[Pixel coordinate listings]
[Start of section]

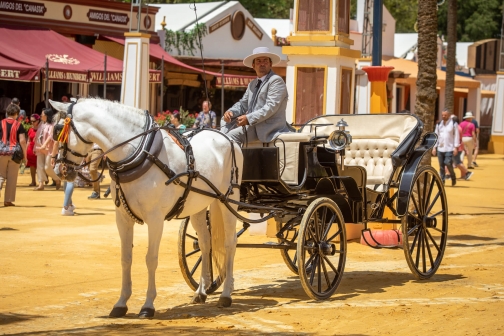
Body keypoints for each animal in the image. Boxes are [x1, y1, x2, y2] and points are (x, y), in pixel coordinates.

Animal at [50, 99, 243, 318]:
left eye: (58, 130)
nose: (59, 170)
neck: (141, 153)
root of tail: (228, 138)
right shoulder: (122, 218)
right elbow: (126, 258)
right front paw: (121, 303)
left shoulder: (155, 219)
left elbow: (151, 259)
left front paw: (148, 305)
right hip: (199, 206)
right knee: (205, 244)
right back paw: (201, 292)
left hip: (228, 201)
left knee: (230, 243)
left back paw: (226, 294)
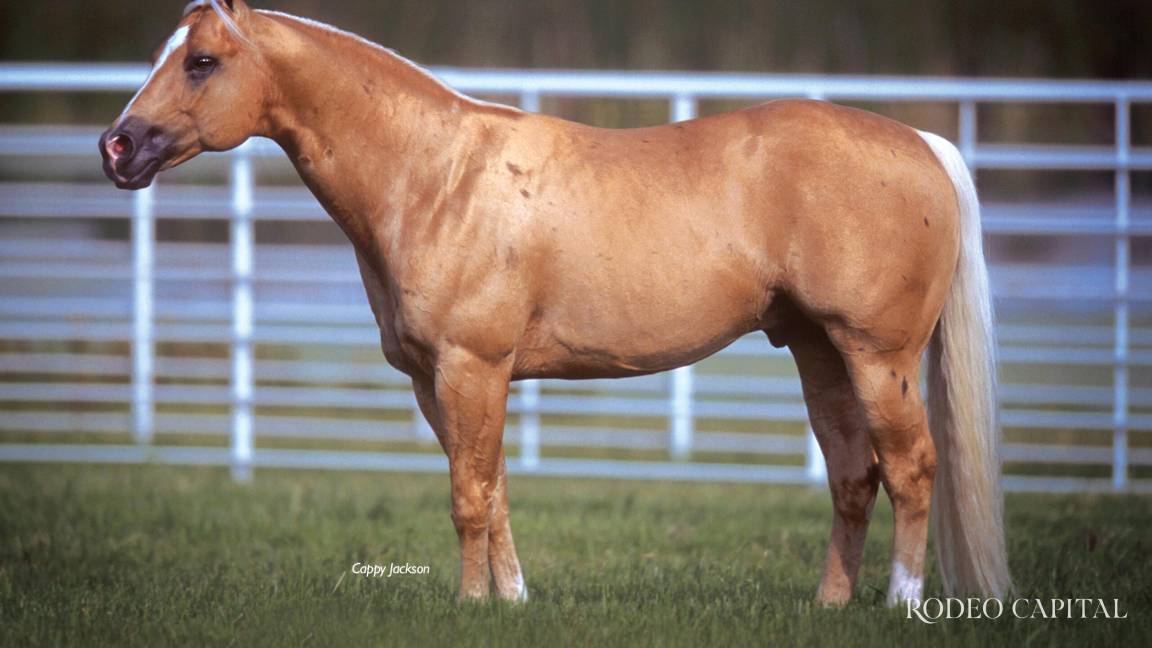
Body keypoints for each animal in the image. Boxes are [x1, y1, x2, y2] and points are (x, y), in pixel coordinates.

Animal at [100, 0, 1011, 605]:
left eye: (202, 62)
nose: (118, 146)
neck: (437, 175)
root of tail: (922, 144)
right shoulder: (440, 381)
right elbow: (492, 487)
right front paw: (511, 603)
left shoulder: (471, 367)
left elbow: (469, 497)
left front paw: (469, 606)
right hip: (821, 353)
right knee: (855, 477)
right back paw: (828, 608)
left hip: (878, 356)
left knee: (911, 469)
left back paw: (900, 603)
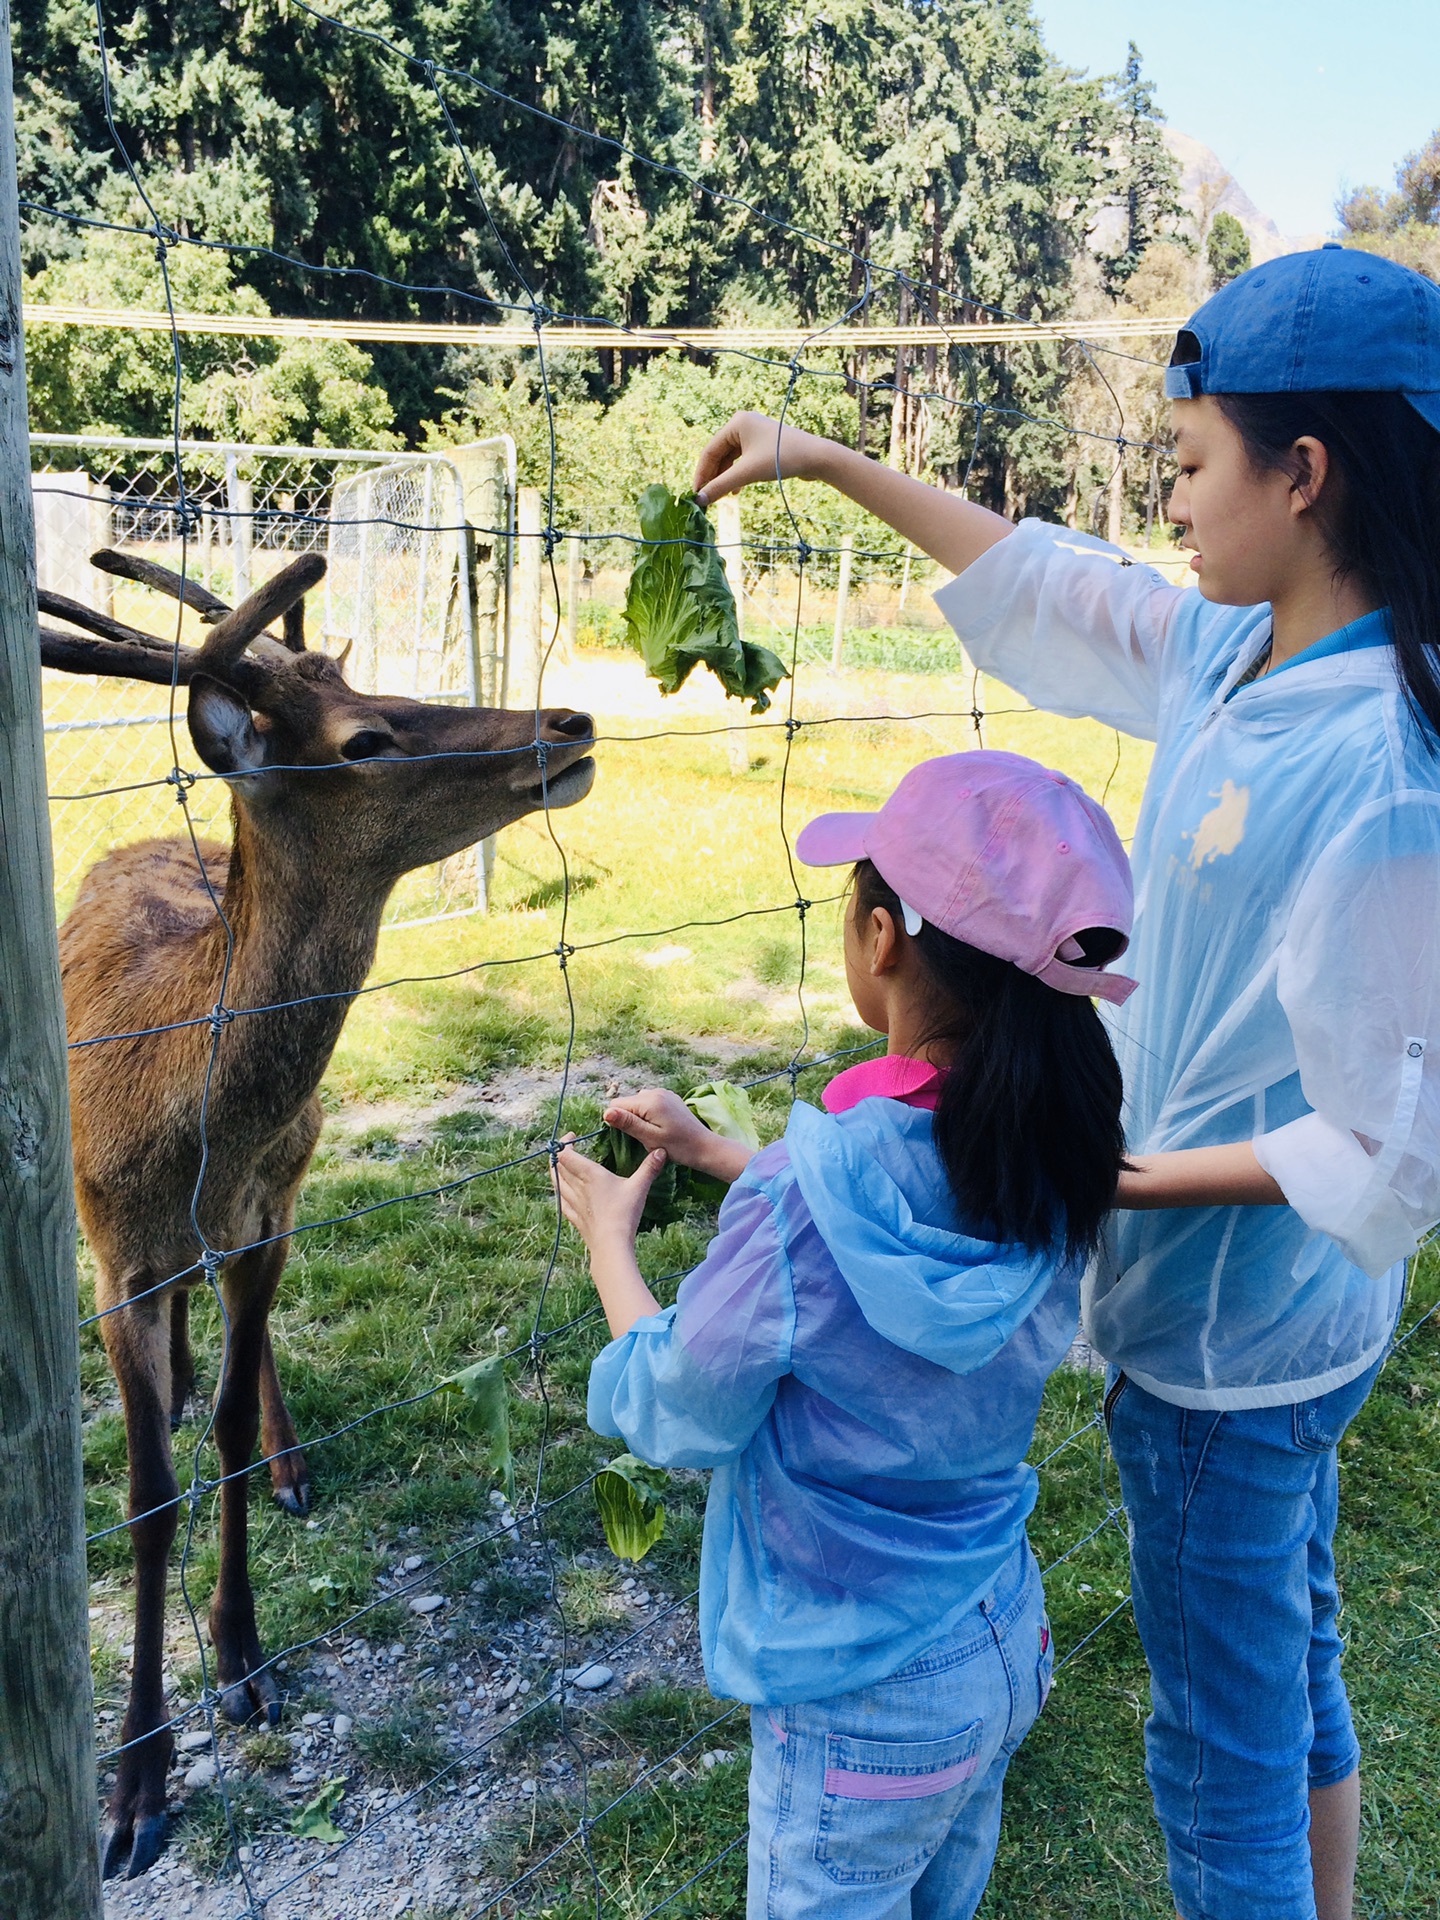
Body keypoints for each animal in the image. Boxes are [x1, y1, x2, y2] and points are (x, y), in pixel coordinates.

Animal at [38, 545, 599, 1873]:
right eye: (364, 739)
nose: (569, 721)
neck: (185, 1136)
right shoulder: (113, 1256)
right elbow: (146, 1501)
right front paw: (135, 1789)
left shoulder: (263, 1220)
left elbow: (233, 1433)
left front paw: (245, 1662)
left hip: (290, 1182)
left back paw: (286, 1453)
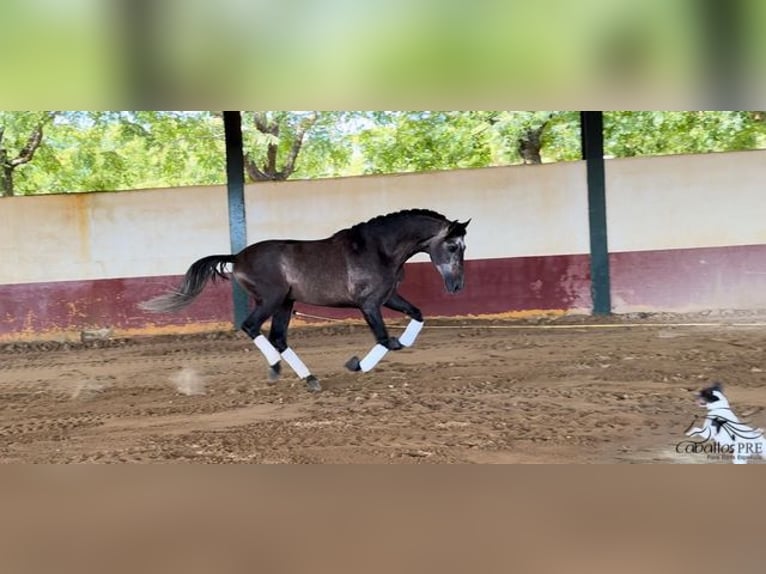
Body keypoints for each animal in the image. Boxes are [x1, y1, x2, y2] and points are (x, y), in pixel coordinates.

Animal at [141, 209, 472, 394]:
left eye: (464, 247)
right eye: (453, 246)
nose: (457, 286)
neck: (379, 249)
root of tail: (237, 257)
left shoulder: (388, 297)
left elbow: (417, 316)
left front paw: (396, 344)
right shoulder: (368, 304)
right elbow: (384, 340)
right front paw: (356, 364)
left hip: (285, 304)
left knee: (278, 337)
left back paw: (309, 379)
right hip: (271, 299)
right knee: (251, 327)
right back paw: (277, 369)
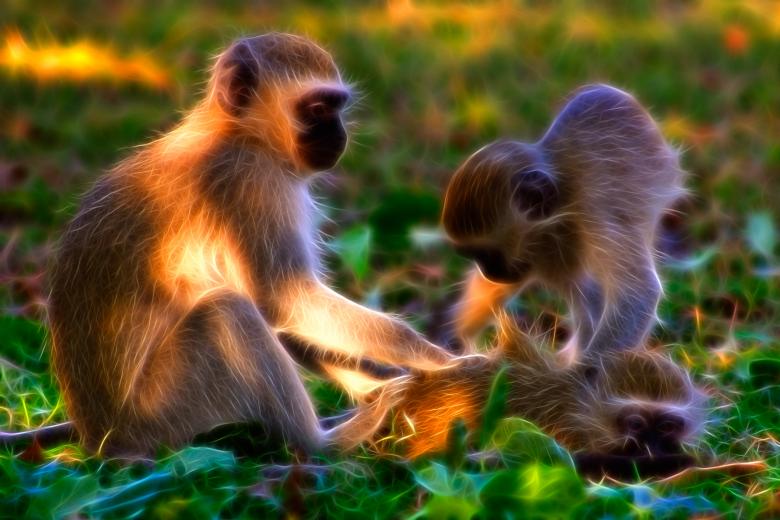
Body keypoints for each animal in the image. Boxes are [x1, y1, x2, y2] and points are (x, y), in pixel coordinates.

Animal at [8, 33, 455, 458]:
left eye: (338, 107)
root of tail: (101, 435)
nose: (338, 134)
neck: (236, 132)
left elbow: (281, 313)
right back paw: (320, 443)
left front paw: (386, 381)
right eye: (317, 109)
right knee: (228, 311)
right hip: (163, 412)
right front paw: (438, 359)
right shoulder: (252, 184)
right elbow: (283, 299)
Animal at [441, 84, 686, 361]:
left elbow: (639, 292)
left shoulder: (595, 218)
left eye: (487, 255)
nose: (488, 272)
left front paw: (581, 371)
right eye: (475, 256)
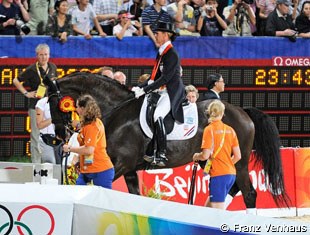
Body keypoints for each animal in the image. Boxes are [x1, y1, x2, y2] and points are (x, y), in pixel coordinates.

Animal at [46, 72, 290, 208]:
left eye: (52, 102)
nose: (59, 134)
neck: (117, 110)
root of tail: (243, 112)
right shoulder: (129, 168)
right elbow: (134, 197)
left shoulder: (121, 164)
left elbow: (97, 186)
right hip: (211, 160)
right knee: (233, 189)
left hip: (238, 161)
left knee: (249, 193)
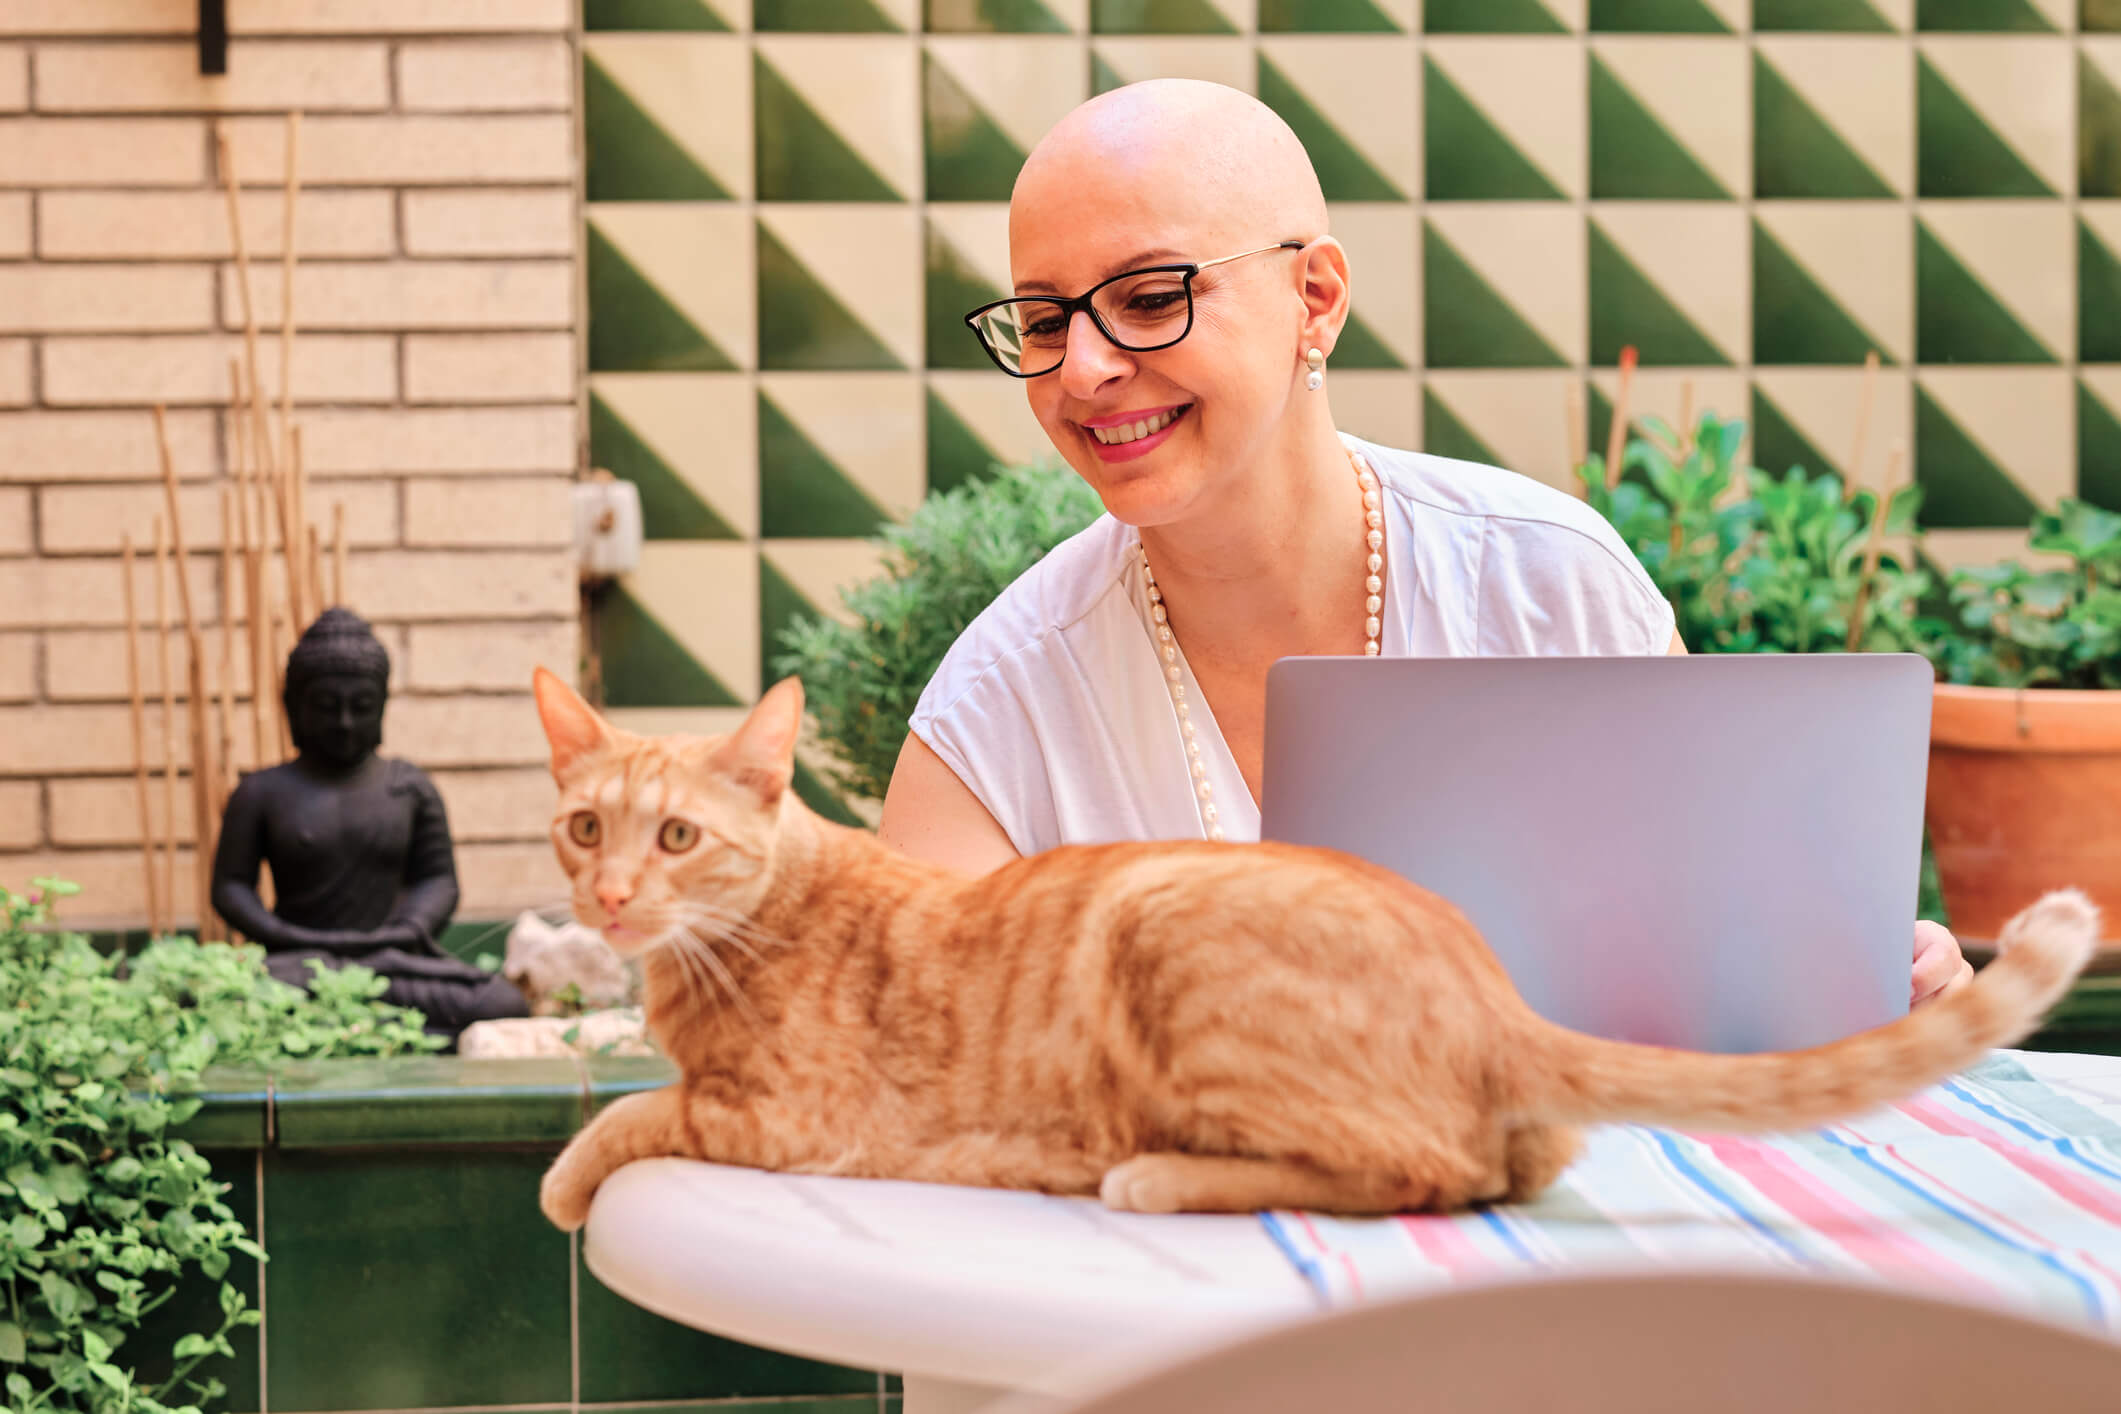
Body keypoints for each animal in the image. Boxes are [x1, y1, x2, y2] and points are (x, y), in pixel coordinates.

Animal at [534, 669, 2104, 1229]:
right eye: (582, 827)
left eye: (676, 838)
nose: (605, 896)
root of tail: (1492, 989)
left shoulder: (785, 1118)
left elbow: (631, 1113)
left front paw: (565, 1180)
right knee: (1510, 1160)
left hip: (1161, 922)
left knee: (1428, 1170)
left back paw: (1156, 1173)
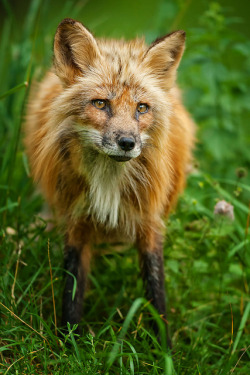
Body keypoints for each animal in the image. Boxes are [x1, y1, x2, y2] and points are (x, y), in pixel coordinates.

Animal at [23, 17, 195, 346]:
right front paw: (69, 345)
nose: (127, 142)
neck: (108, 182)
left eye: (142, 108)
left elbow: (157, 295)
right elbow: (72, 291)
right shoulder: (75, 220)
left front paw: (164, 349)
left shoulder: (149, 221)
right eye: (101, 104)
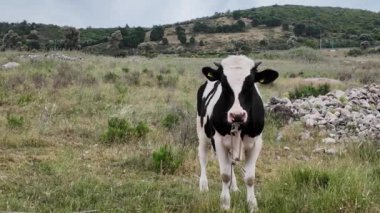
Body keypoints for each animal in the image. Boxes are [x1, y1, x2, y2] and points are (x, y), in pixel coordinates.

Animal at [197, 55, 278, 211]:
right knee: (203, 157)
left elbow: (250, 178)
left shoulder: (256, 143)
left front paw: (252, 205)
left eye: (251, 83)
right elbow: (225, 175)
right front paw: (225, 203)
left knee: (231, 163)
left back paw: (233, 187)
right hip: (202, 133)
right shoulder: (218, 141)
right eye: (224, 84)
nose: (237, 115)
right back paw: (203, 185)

[End of section]

▸ **Work required**
What you give back must be exactly the lines from the opening line of the entries through the line holding "left knee: (911, 469)", with no pictures.

▸ **Written reply**
Body keypoints for each animal in the image. Boxes are [x1, y1, x2, y2] and points are (x, y), in pixel coordinates.

Animal at [50, 99, 243, 318]:
left eye: (58, 130)
nose: (59, 170)
neck: (141, 153)
root of tail: (228, 138)
right shoulder: (122, 218)
right elbow: (126, 258)
right front paw: (121, 303)
left shoulder: (155, 219)
left elbow: (151, 259)
left front paw: (148, 305)
right hip: (199, 206)
right knee: (205, 244)
right back paw: (201, 292)
left hip: (228, 201)
left knee: (230, 243)
left back paw: (226, 294)
Body keypoints for each animal in the image. Boxes are [x1, y1, x2, y2] and points are (x, y), in pixel coordinates.

Animal at [100, 0, 1011, 605]:
left eye: (202, 62)
nose: (118, 146)
neck: (437, 175)
root of tail: (922, 144)
right shoulder: (440, 381)
right elbow: (492, 487)
right front paw: (511, 603)
left shoulder: (471, 367)
left elbow: (469, 497)
left front paw: (469, 606)
right hip: (821, 353)
right knee: (855, 477)
right back paw: (828, 608)
left hip: (878, 356)
left knee: (911, 469)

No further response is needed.